Warm neutrals as brand colors: Cream, warm beige, and oat are becoming primary brand colors rather than background choices. When a logo is cream or warm white rather than a vivid hue, it communicates restraint, confidence, and a certain non-performative quality β€” the brand does not need to shout its personality through saturation. This works particularly well for brands in food, lifestyle, and premium consumer goods. The palette logic is discussed in our article on Building a Gold and Vintage Color Palette for Luxury Brands.

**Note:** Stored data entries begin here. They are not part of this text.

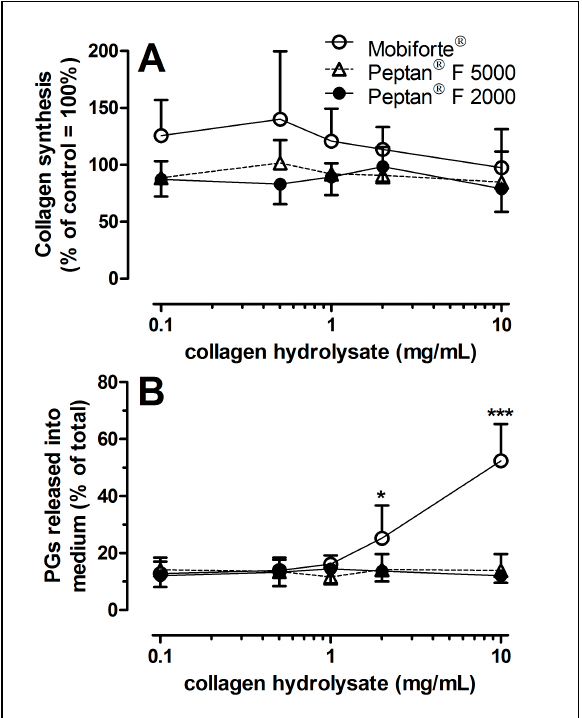
Figure 4. Effect of CHs on collagen synthesis and proteoglycan release from OA cartilage. ( A ) Incorporation of [ 3 H]-proline and [ 14 C]-proline into collagen of human cartilage explants was determined by measuring the radioactivity in hydroxyproline. The [ 14 C/ 3 H] incorporation ratio was then calculated and expressed as the percentage of untreated control (100%) in the presence of 0.1, 0.5, 1, 2 and 10 mg/mL of Mobiforte ® , Peptan ® F 5000 or Peptan ® F 2000. Data are the mean + SD ( n = 4–5); ( B ) Proteoglycan loss from cartilage explants into nutrient media in the presence of various concentrations of CHs was determined during the treatment period, lasting six days. Data were calculated as the percentage of total proteoglycans found in the media and corresponding explants (=100%); data shown are the mean + SD ( n = 6). p -values equal or less than 0.05 were considered statistically significant: * 0.01 < p ≤ 0.05, *** p ≤ 0.001.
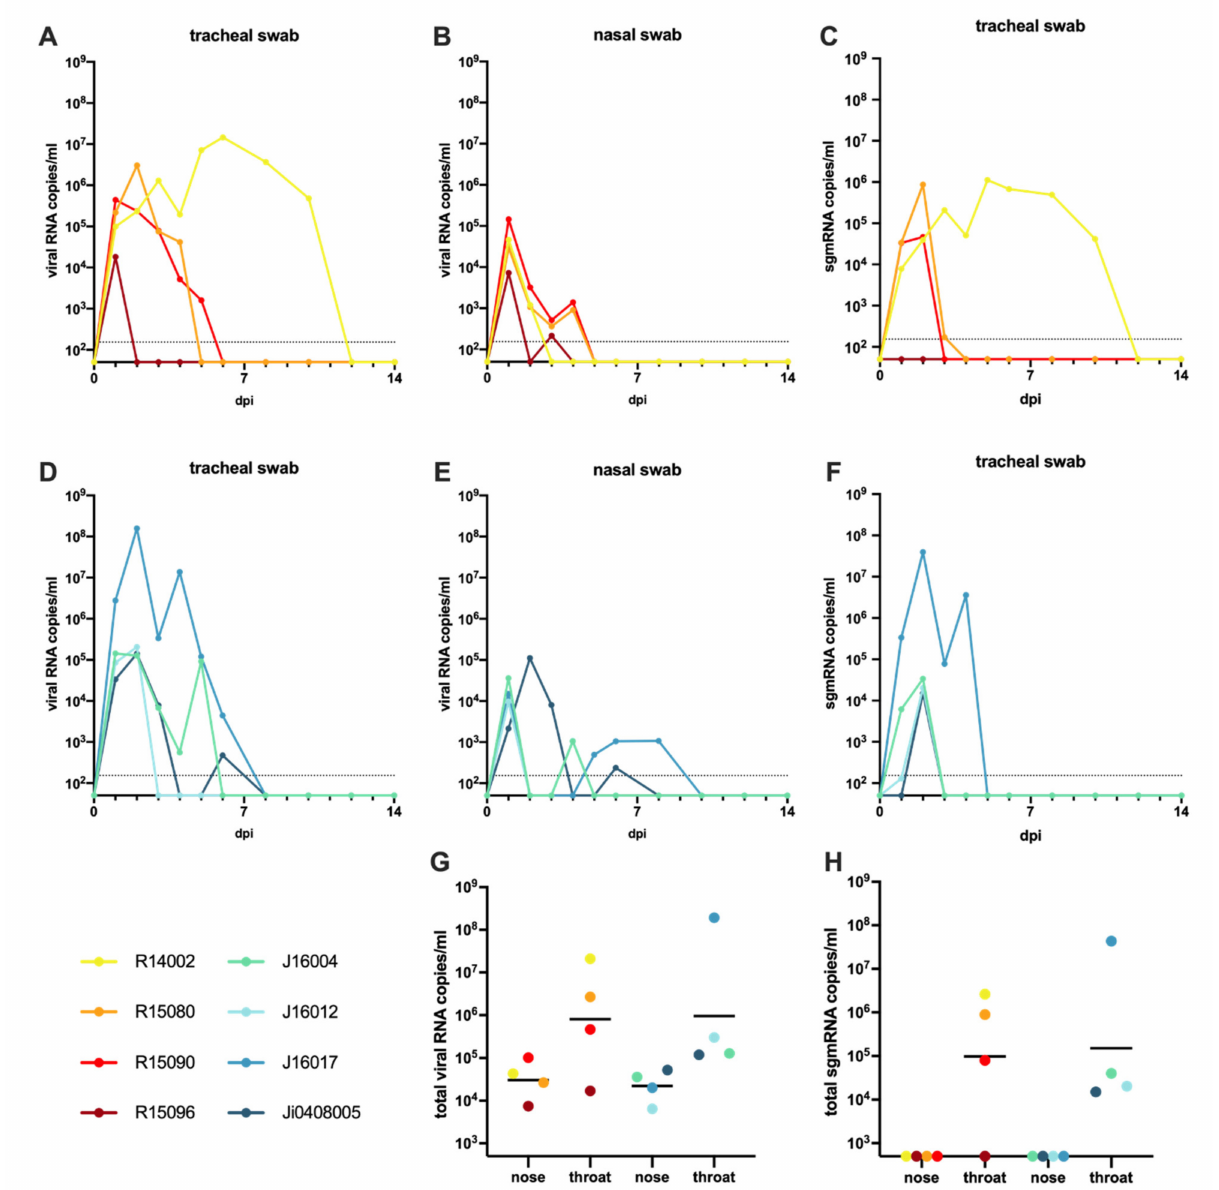
Figure 1. Virus loads in swab samples of macaques following SARS-CoV-2 infection. Viral RNA and subgenomic messenger RNA quantification in tracheal and nasal swabs of rhesus and cynomolgus macaques by qRT-PCR. The limit of quantification is indicated by the dotted horizontal line. Swabs after 14 dpi were all negative in PCR analysis and are therefore not shown for improved clarity. Viral RNA levels in tracheal ( A ) and nasal swabs ( B ), and sgmRNA levels in tracheal swabs ( C ) of rhesus macaques. Viral RNA levels in tracheal ( D ) and nasal swabs ( E ), and sgmRNA levels in trachea swabs ( F ) of cynomolgus macaques. The limit of quantification is indicated by the dotted horizontal line. Total virus loads ( G ) and sgmRNA loads ( H ) in throat and nose samples of macaques throughout the study. Horizontal bars represent geometric means. The sum of the viral copies was calculated rather than the area under the curve (AUC), as AUC interpolates for time points when virus loads were not determined. The color coding used for each individual animal as shown in the figure is used throughout the manuscript to denote the same individual. Rhesus macaques are indicated by yellow to red colors; cynomolgus macaques by green to blue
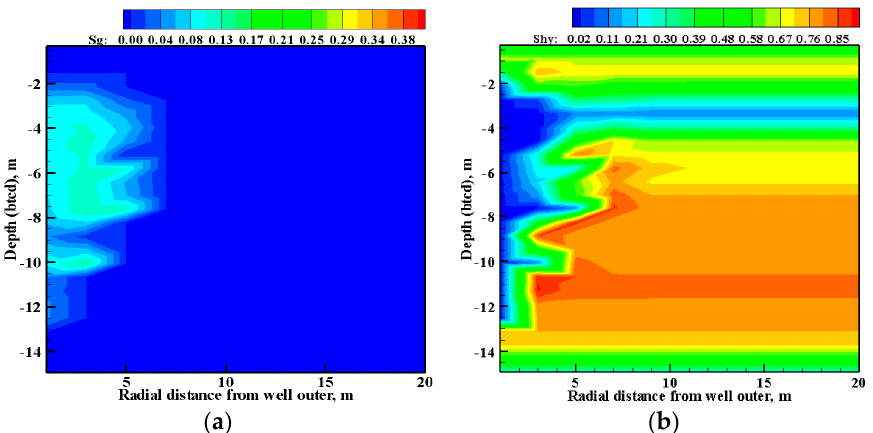
Figure 10. Saturation distributions at the end of production. ( a ) Gas phase saturation. ( b ) Saturation of the hydrate phase.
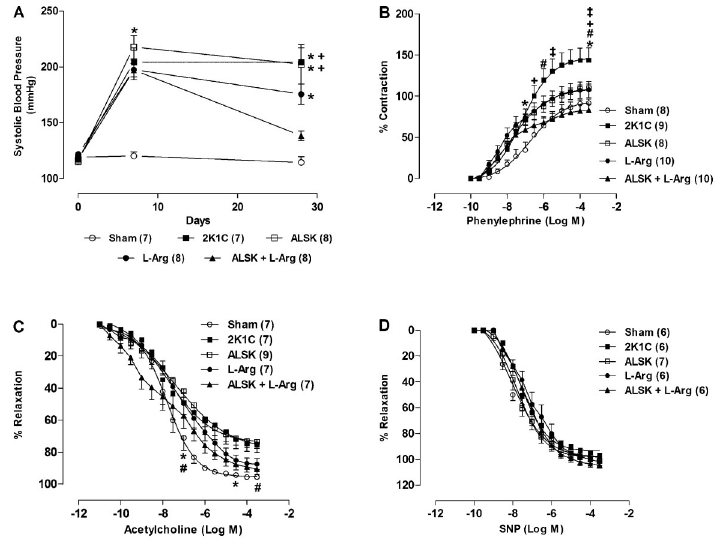
Figure 1. Effects of aliskiren (ALSK), L-arginine (L-arg) and a combination of both on systolic blood pressure throughout the experiment ( A ). Effects of ALSK and L-arg treatment in renovas- cular hypertension on the concentration-response curvestophenylephrine ( B ),acetylcholine( C ) and sodium nitroprusside (SNP) ( D ) in the aortic rings. Data are reported as means±SE. The number of animals in each group is indicated in parentheses. *P , 0.05 vs Sham; # P , 0.05 vs ALSK; { P , 0.05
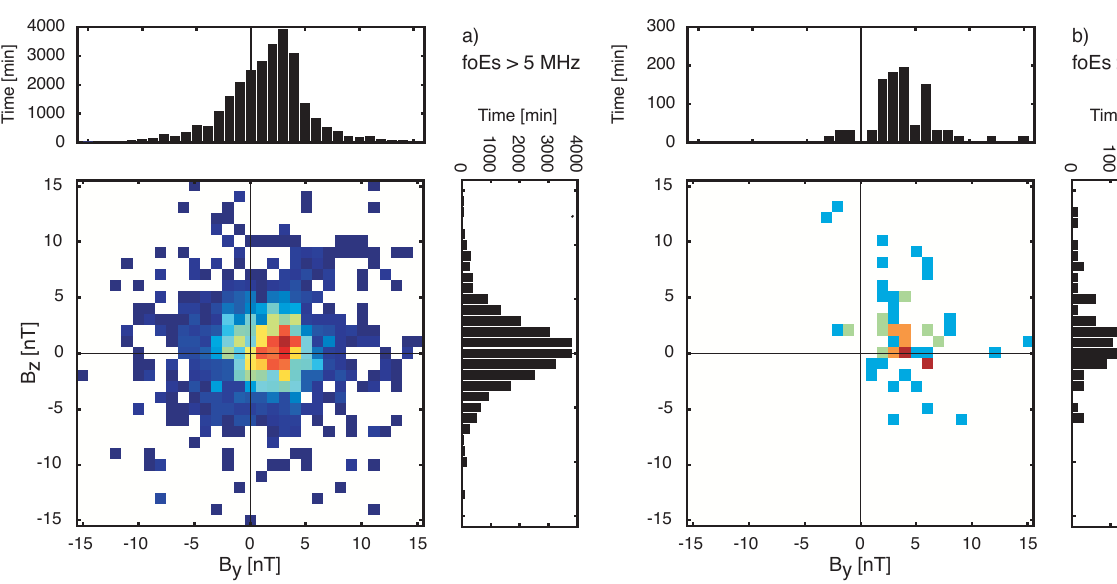
Fig. 3. Same as Fig. 2 for Thule in 1998–1999.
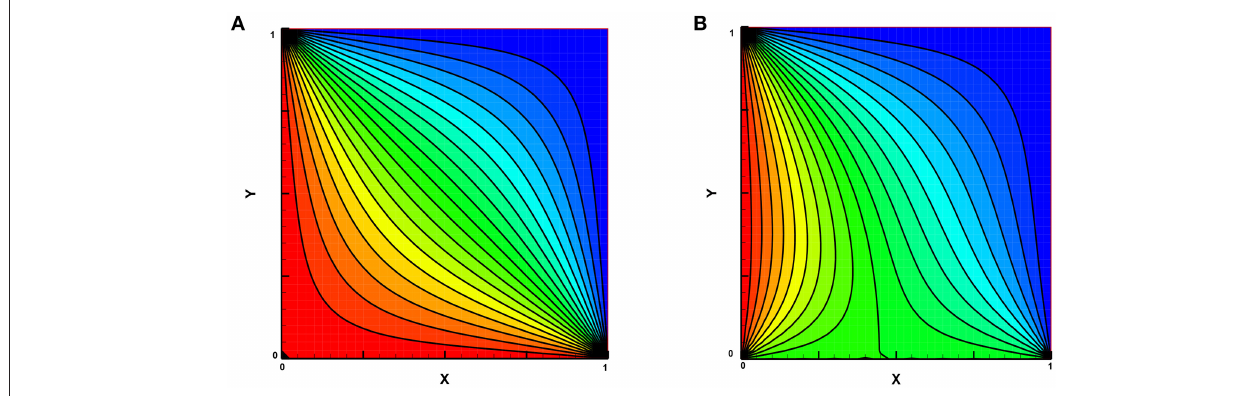
FIGURE 4 | MRF pressure distribution in two directions. (A) Pressure distribution line( k p = 1). (B) Pressure distribution line ( k p =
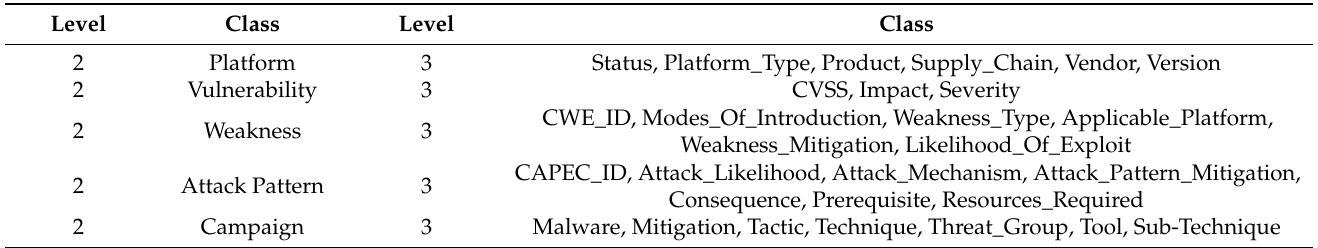
Table 1. Level 2 and level 3 ontology class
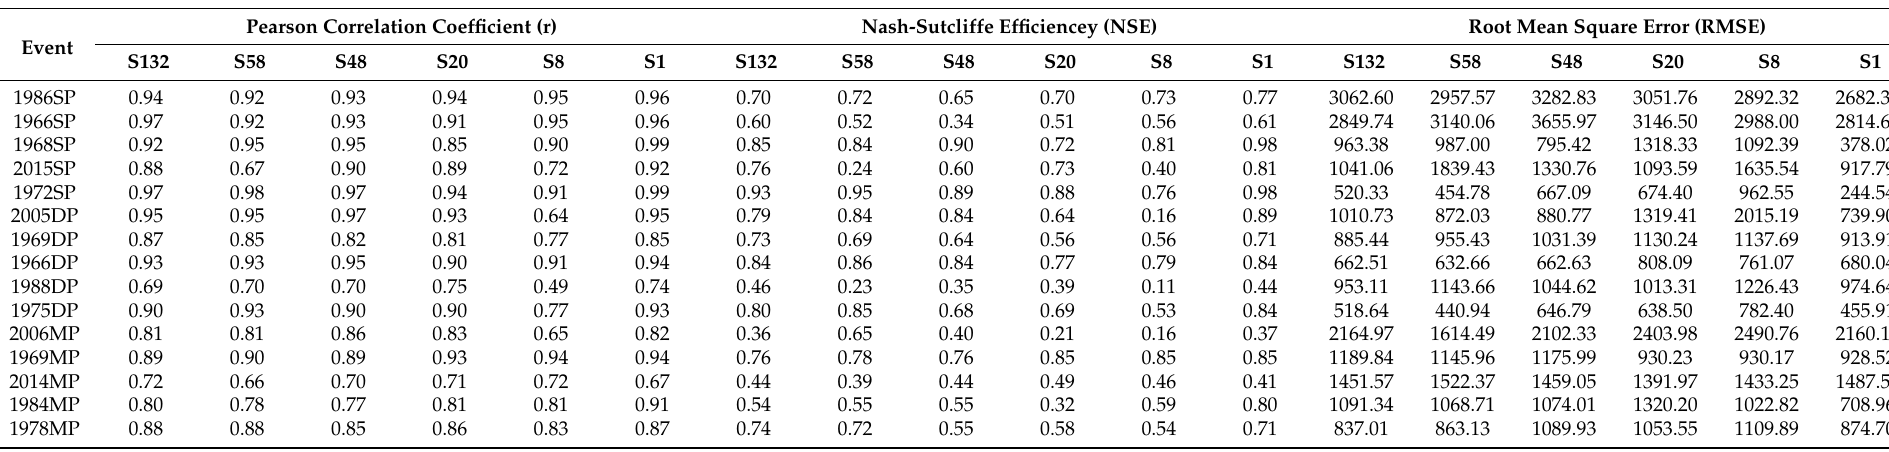
Table A2. Verification metrics for streamflow simulations of the calibration scenario; verification metrics from left to right column are r, NSE, RMSE, MAE, PBIAS and PEP for six configurations, and each row corresponds to an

Multi-color marks without gradients: Rather than gradient multicolor logos, some of the most distinctive current brand marks use multiple flat colors in a graphic, geometric arrangement β€” not a gradient transition, but distinct color areas within a single mark. This creates color richness without the dating risk of gradient aesthetics.

Sophisticated gradient execution: When gradients are used, they are increasingly sophisticated β€” multi-stop, carefully controlled, connected to a specific color narrative rather than generically colorful. Brands like Instagram (ongoing evolution of its original 2016 gradient) and Figma (its four-quadrant gradient mark) show what intentional gradient logo design looks like when executed with rigor. Our article on How to Use Color Gradients in Modern Logo Design covers the technical and strategic requirements for gradient logos done well.

The Differentiation Imperative

Whatever color direction is currently trending, the most strategically sound logo color decisions are not driven by trends but by differentiation. A logo color that stands out clearly in its specific competitive landscape β€” that claims territory no direct competitor occupies β€” provides ongoing brand recognition benefits that a trendy-but-conformist color cannot.

This requires the competitive color audit recommended throughout this series, particularly in our article on How to Choose Brand Colors That Last a Decade. Map the logo color landscape of your specific competitive set before choosing β€” not the general design trend landscape, but the exact brands your target audience considers alongside yours. The gap in that specific landscape is where your logo color should live.

Industry-by-Industry Current State

Technology: Blue dominance continues but is being challenged by deep purples, warm charcoals, and unexpected warm accents as brands try to differentiate from the blue ocean. The science behind blue's dominance in tech is explored in our article on The Science Behind Why Tech Giants Choose Blue as Their Brand Color.

Finance and Fintech: Traditional finance remains blue-navy dominant. Fintech brands targeted at younger audiences are breaking toward deep green, warm ochre, and even bold orange as they try to signal disruption from traditional banking aesthetics.

Food and Beverage: Warm earth tones dominate premium food β€” terracotta, warm cream, olive, and muted amber. Fast food and mass-market food brands remain in the warm red-yellow-orange range for their appetite-stimulating properties.

Healthcare: Moving away from clinical blues and whites toward warmer, more approachable greens, sage tones, and warm neutrals as patient-facing healthcare brands compete on humanity and accessibility alongside clinical competence.

Sustainability: The predictable green-brown palette of early sustainability branding is being replaced by more varied and sophisticated palettes β€” deep teal, warm rust, and muted purple are appearing alongside the expected greens, as brands try to communicate environmental commitment without using the visual clichΓ©s that have become associated with greenwashing.

How to Read Trends Without Being Enslaved by Them

The most useful relationship to logo color trends is observational rather than imitative. Know what is happening and why β€” understand the cultural and strategic forces driving each trend β€” but make brand color decisions based on your specific brand's needs, not on what looks current. A color that is perfectly calibrated to your brand's identity and competitive positioning will outlast any trend and provide lasting recognition value. A color chosen to feel contemporary in 2025 will feel dated in 2028.

The brands that consistently produce enduring logos are not the ones that follow color trends most closely. They are the ones that understand color strategy most deeply.